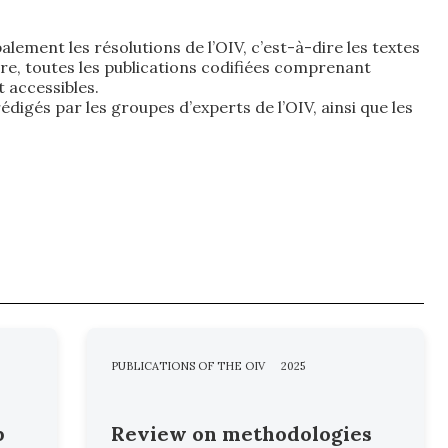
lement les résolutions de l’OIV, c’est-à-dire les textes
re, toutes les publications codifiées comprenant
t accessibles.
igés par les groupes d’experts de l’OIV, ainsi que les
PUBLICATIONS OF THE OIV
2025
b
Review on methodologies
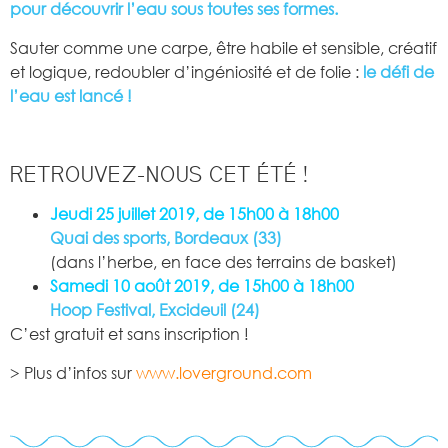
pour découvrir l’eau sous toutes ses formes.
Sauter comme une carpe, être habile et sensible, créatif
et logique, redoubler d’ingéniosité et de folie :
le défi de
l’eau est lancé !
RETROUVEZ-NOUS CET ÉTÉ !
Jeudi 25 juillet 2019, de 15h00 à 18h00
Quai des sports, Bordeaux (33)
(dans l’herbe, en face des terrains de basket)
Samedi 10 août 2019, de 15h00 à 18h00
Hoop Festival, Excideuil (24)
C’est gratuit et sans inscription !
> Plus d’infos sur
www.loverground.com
──────
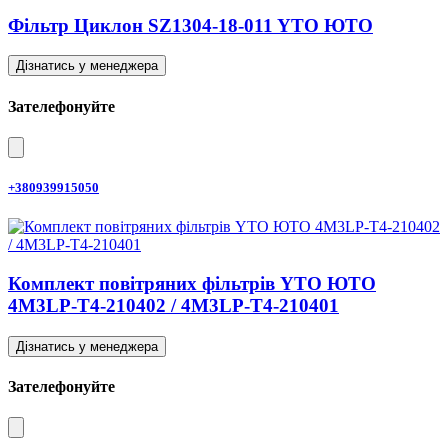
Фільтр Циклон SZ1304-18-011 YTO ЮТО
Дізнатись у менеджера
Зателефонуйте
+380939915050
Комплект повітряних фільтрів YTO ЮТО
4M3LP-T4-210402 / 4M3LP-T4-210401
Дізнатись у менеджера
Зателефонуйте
──────
TO DO => Reproduce the lines of the data from the one containing "pour découvrir l’eau sous toutes ses formes." through the one containing "www.loverground.com", both included.

SOLUTION FOR THIS EXERCISE =>
pour découvrir l’eau sous toutes ses formes.
Sauter comme une carpe, être habile et sensible, créatif
et logique, redoubler d’ingéniosité et de folie :
le défi de
l’eau est lancé !
RETROUVEZ-NOUS CET ÉTÉ !
Jeudi 25 juillet 2019, de 15h00 à 18h00
Quai des sports, Bordeaux (33)
(dans l’herbe, en face des terrains de basket)
Samedi 10 août 2019, de 15h00 à 18h00
Hoop Festival, Excideuil (24)
C’est gratuit et sans inscription !
> Plus d’infos sur
www.loverground.com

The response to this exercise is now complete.